Each time a biotech company passes one of three key stages, the value of the company rises in the market place. Kirk says: “When a company passes stage one, it mainly relates to safety data. Passing this stage really means that it is safe for people to take.”

Stage two is where a drug has to show that it can have a positive effect on the illness you are trying to treat. And stage three is the most expensive stage, because this is where the drug is tested on 4,000 people or more in different parts of the world over a number of years.

The purpose of stage three is to test side effects in different types of people. Different sexes and racial types have slightly different chemical balances, which may react differently towards the same drug.

At this stage a biotech company always strikes a partnership deal with a big drug company, because only they have pockets deep enough to carry out research this extensive.

One of the areas where most research is being carried out is oncology, or cancer treatment. And there are economic, as well as humanitarian, factors behind this.

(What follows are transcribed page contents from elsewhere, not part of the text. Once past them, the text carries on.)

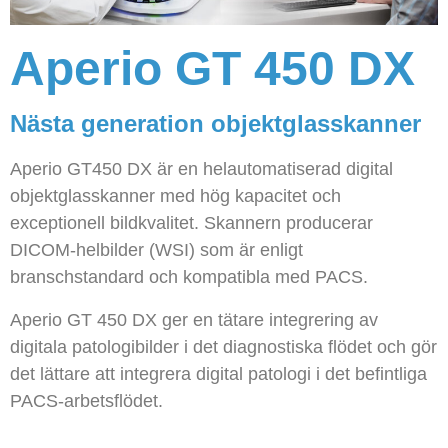
Aperio GT 450 DX
Nästa generation objektglasskanner
Aperio GT450 DX är en helautomatiserad digital
objektglasskanner med hög kapacitet och
exceptionell bildkvalitet. Skannern producerar
DICOM-helbilder (WSI) som är enligt
branschstandard och kompatibla med PACS.
Aperio GT 450 DX ger en tätare integrering av
digitala patologibilder i det diagnostiska flödet och gör
det lättare att integrera digital patologi i det befintliga
PACS-arbetsflödet.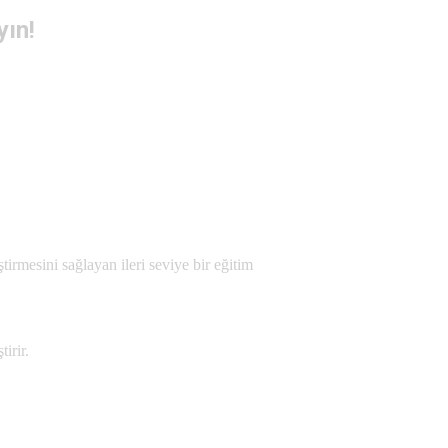
yın!
tirmesini sağlayan ileri seviye bir eğitim
irir.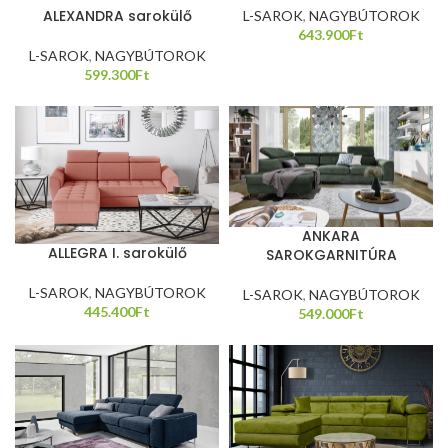
ALEXANDRA sarokülő
L-SAROK
,
NAGYBÚTOROK
643.900
Ft
L-SAROK
,
NAGYBÚTOROK
599.300
Ft
ANKARA
ALLEGRA I. sarokülő
SAROKGARNITÚRA
L-SAROK
,
NAGYBÚTOROK
L-SAROK
,
NAGYBÚTOROK
445.400
Ft
549.000
Ft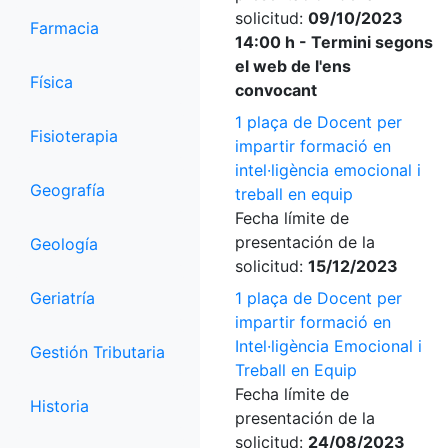
solicitud:
09/10/2023
Farmacia
14:00 h - Termini segons
el web de l'ens
Física
convocant
1 plaça de Docent per
Fisioterapia
impartir formació en
intel·ligència emocional i
Geografía
treball en equip
Fecha límite de
presentación de la
Geología
solicitud:
15/12/2023
Geriatría
1 plaça de Docent per
impartir formació en
Intel·ligència Emocional i
Gestión Tributaria
Treball en Equip
Fecha límite de
Historia
presentación de la
solicitud:
24/08/2023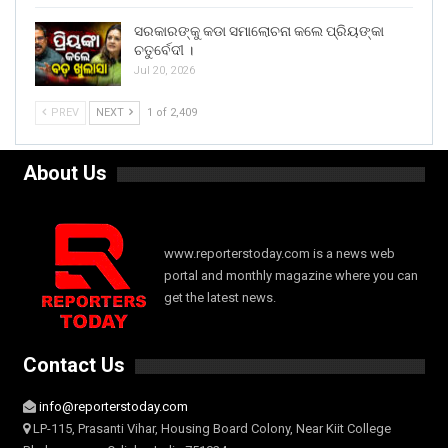
ସରକାରଙ୍କୁ କଡା ସମାଲୋଚନା କଲେ ପ୍ରିୟଙ୍କା
ଚତୁର୍ବେଦୀ ।
Jul 20, 2026
PREV
NEXT
1 of 2,409
About Us
www.reporterstoday.com is a news web
portal and monthly magazine where you can
get the latest news.
Contact Us
info@reporterstoday.com
LP-115, Prasanti Vihar, Housing Board Colony, Near Kiit College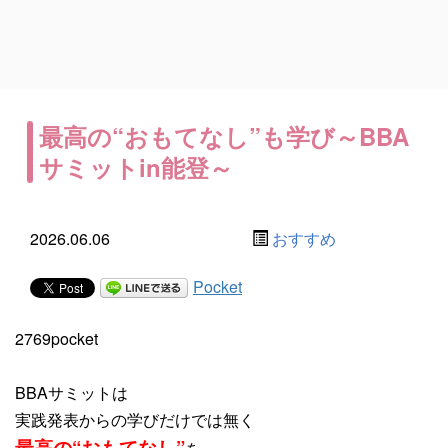
最高の“おもてなし”も学び～BBA
サミットin能登～
2026.06.06
おすすめ
Pocket
2769pocket
BBAサミットは
実践発表からの学びだけでは無く
最高の“おもてなし”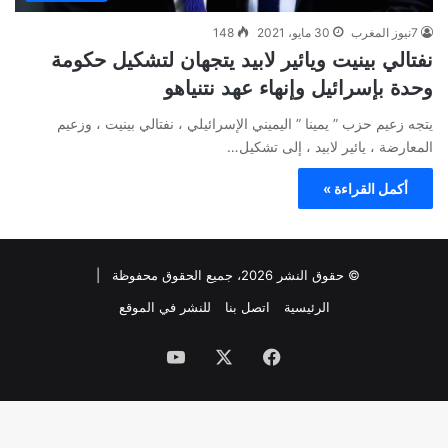
7نيوز المغرب
30 مايو، 2021
148
نفتالي بينيت ويائير لابيد يتجهان لتشكيل حكومة
وحدة بإسرائيل وإنهاء عهد نتنياهو
يتجه زعيم حزب ” يمينا ” اليميني الإسرائيلي ، نفتالي بينيت ، وزعيم
المعارضة ، يائير لابيد ، إلى تشكيل…
أكمل القراءة »
© حقوق النشر 2026، جميع الحقوق محفوظة |
الرئيسية
اتصل بنا
للنشر في الموقع
فيسبوك
‫X
‫YouTube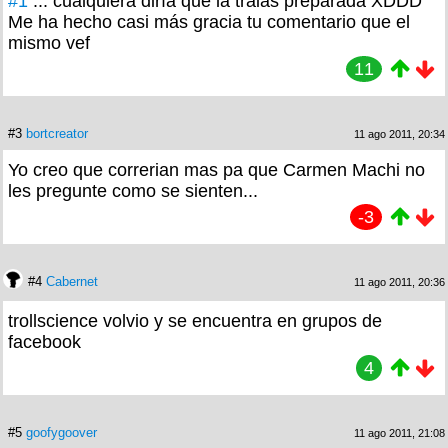
#1
... cualquiera diría que la traias preparada XDDD
Me ha hecho casi más gracia tu comentario que el
mismo vef
11
#3
bortcreator
11 ago 2011, 20:34
Yo creo que correrian mas pa que Carmen Machi no
les pregunte como se sienten...
-3
#4
Cabernet
11 ago 2011, 20:36
trollscience volvio y se encuentra en grupos de
facebook
4
#5
goofygoover
11 ago 2011, 21:08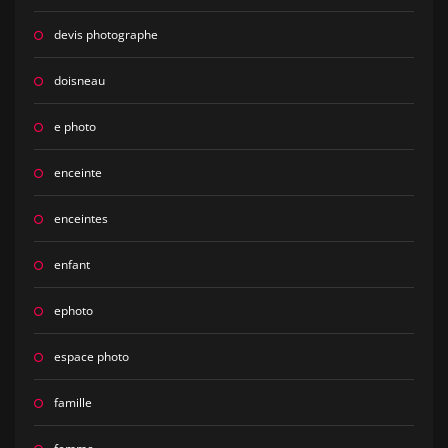
devis photographe
doisneau
e photo
enceinte
enceintes
enfant
ephoto
espace photo
famille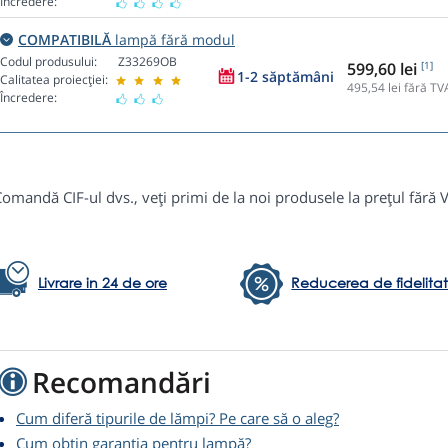
Încredere:
COMPATIBILĂ
lampă fără modul
Codul produsului:
Z33269OB
599,60 lei
[1]
1-2 săptămâni
Calitatea proiecției:
495,54
lei fără TV
Încredere:
omandă CIF-ul dvs., veți primi de la noi produsele la prețul fără 
Livrare in 24 de ore
Reducerea de fidelita
Recomandări
Cum diferă tipurile de lămpi? Pe care să o aleg?
Cum obțin garanția pentru lampă?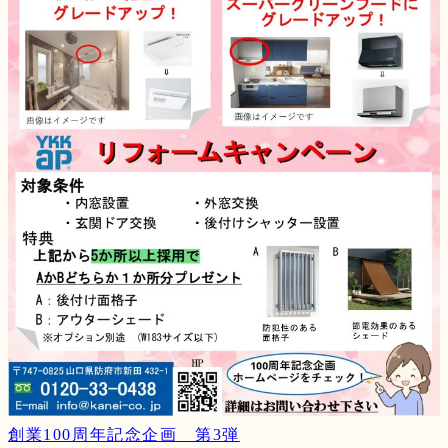
創業100周年記念企画 第3弾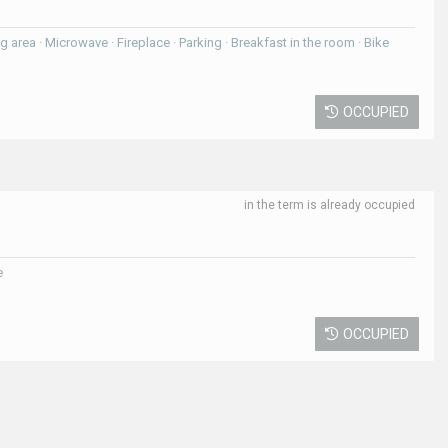
ning area · Microwave · Fireplace · Parking · Breakfast in the room · Bike
OCCUPIED
in the term is already occupied
e
OCCUPIED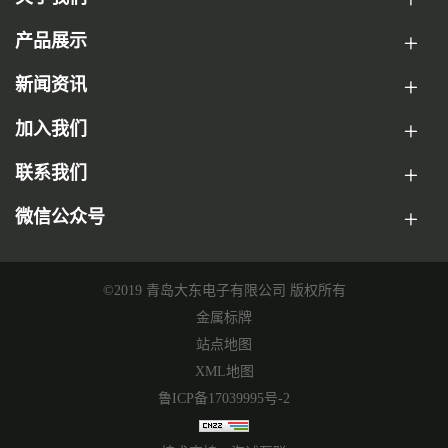
产品展示
新闻资讯
加入我们
联系我们
微信公众号
©2019 青岛大东电子有限公司 版权所有
金属标牌
站点地图
XML地图
鲁ICP备17039995号-2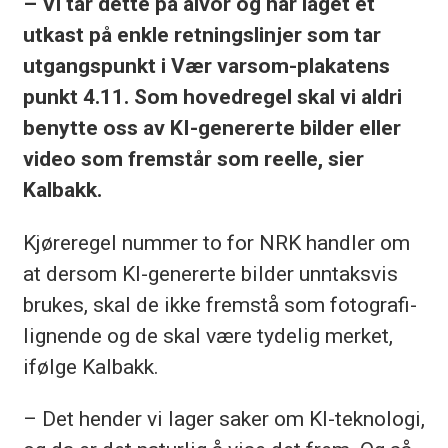
– Vi tar dette på alvor og har laget et
utkast på enkle retningslinjer som tar
utgangspunkt i Vær varsom-plakatens
punkt 4.11. Som hovedregel skal vi aldri
benytte oss av KI-genererte bilder eller
video som fremstår som reelle, sier
Kalbakk.
Kjøreregel nummer to for NRK handler om
at dersom KI-genererte bilder unntaksvis
brukes, skal de ikke fremstå som fotografi-
lignende og de skal være tydelig merket,
ifølge Kalbakk.
– Det hender vi lager saker om KI-teknologi,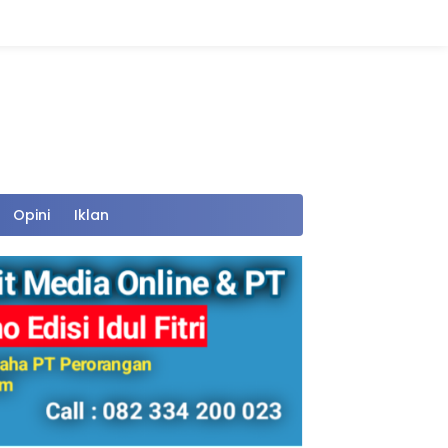
Opini
Iklan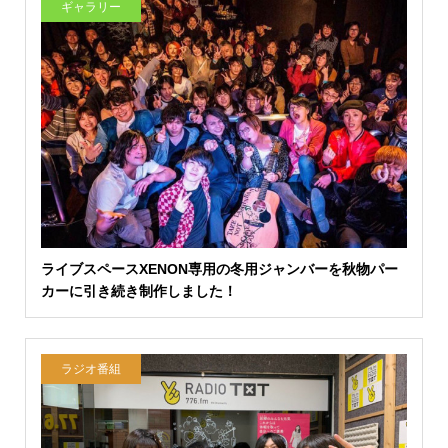
ギャラリー
ライブスペースXENON専用の冬用ジャンバーを秋物パー
カーに引き続き制作しました！
ラジオ番組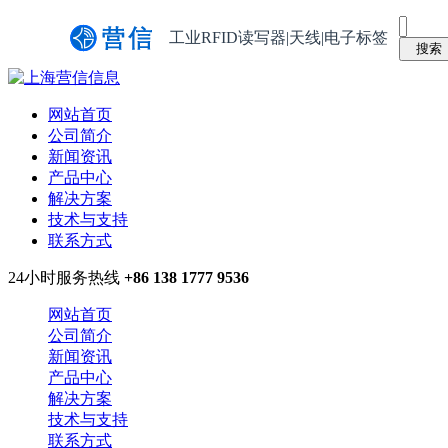
工业RFID读写器|天线|电子标签
网站首页
公司简介
新闻资讯
产品中心
解决方案
技术与支持
联系方式
24小时服务热线
+86 138 1777 9536
网站首页
公司简介
新闻资讯
产品中心
解决方案
技术与支持
联系方式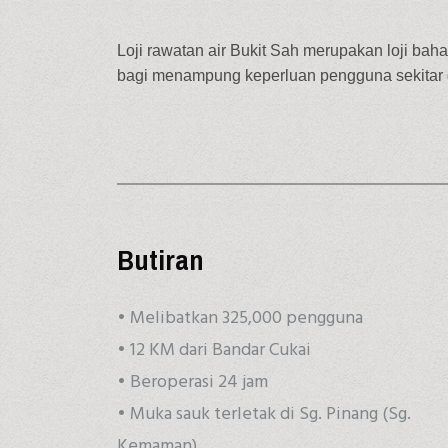
Loji rawatan air Bukit Sah merupakan loji baha
bagi menampung keperluan pengguna sekita
Butiran
• Melibatkan 325,000 pengguna
• 12 KM dari Bandar Cukai
• Beroperasi 24 jam
• Muka sauk terletak di Sg. Pinang (Sg.
Kemaman)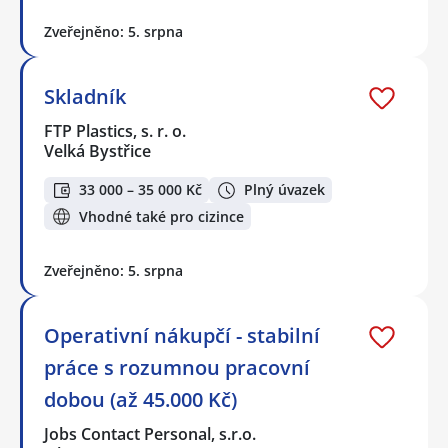
Zveřejněno: 5. srpna
Skladník
FTP Plastics, s. r. o.
Velká Bystřice
33 000 – 35 000 Kč
Plný úvazek
Vhodné také pro cizince
Zveřejněno: 5. srpna
Operativní nákupčí - stabilní
práce s rozumnou pracovní
dobou (až 45.000 Kč)
Jobs Contact Personal, s.r.o.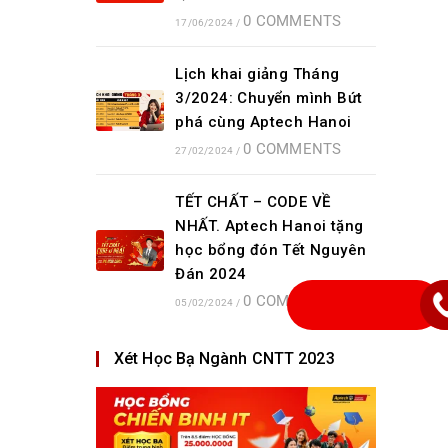
0 COMMENTS
17/06/2024
/
Lịch khai giảng Tháng
3/2024: Chuyển mình Bứt
phá cùng Aptech Hanoi
0 COMMENTS
27/02/2024
/
TẾT CHẤT – CODE VỀ
NHẤT. Aptech Hanoi tặng
học bổng đón Tết Nguyên
Đán 2024
0 COMMENTS
05/02/2024
/
Xét Học Bạ Ngành CNTT 2023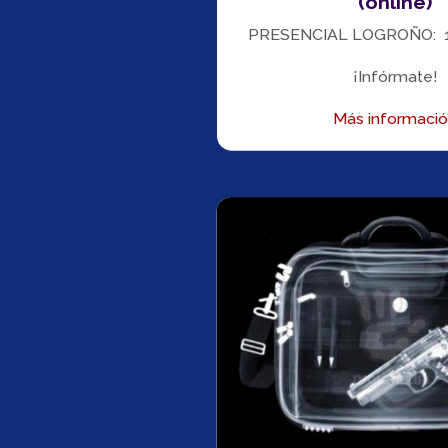
(online)
PRESENCIAL LOGROÑO: 1
¡Infórmate!
Más informaci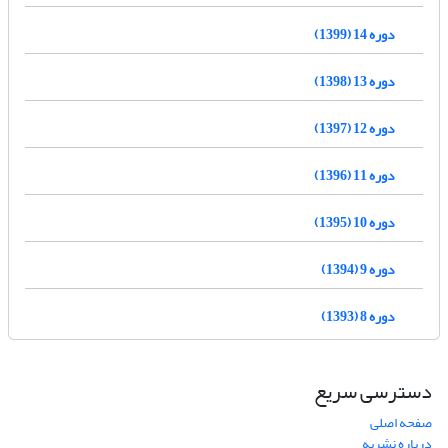
دوره 14 (1399)
دوره 13 (1398)
دوره 12 (1397)
دوره 11 (1396)
دوره 10 (1395)
دوره 9 (1394)
دوره 8 (1393)
دسترسی سریع
صفحه اصلی
درباره نشریه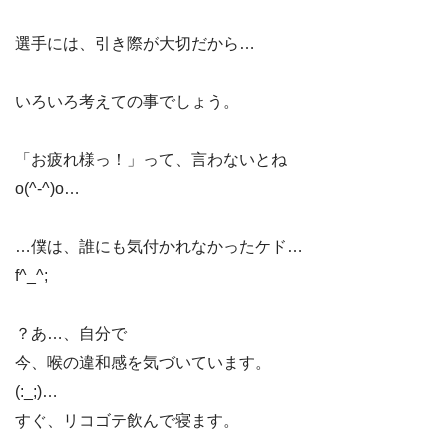
選手には、引き際が大切だから…
いろいろ考えての事でしょう。
「お疲れ様っ！」って、言わないとね
o(^-^)o…
…僕は、誰にも気付かれなかったケド…
f^_^;
？あ…、自分で
今、喉の違和感を気づいています。
(:_;)…
すぐ、リコゴテ飲んで寝ます。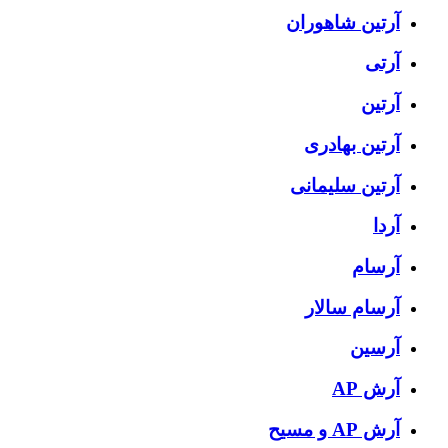
آرتين شاهوران
آرتی
آرتین
آرتین بهادری
آرتین سلیمانی
آردا
آرسام
آرسام سالار
آرسین
آرش AP
آرش AP و مسیح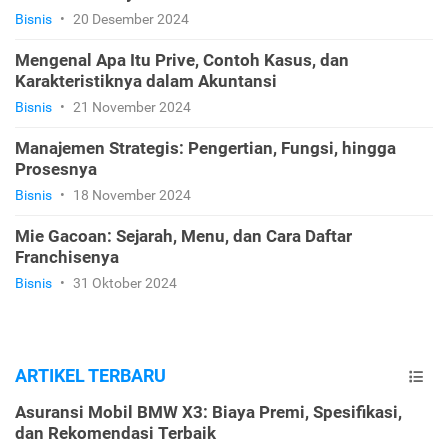
Bisnis
•
20 Desember 2024
Mengenal Apa Itu Prive, Contoh Kasus, dan
Karakteristiknya dalam Akuntansi
Bisnis
•
21 November 2024
Manajemen Strategis: Pengertian, Fungsi, hingga
Prosesnya
Bisnis
•
18 November 2024
Mie Gacoan: Sejarah, Menu, dan Cara Daftar
Franchisenya
Bisnis
•
31 Oktober 2024
ARTIKEL TERBARU
Asuransi Mobil BMW X3: Biaya Premi, Spesifikasi,
dan Rekomendasi Terbaik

Because cancer is a life or death illness, unlike depression or the common cold, authorities allow companies smaller testing samples in order to get these drugs quickly to market in order to treat terminally ill patients. These test schedules are, of course, less expensive to fund.

As Threadneedle’s Ezendam says: “Cancer treatment is still a very active area. There are a lot of companies doing research in this area.”

Investors continue to look towards biotech businesses, particularly in America, to make the medical breakthroughs and provide the returns that big pharma used to make as a matter of course.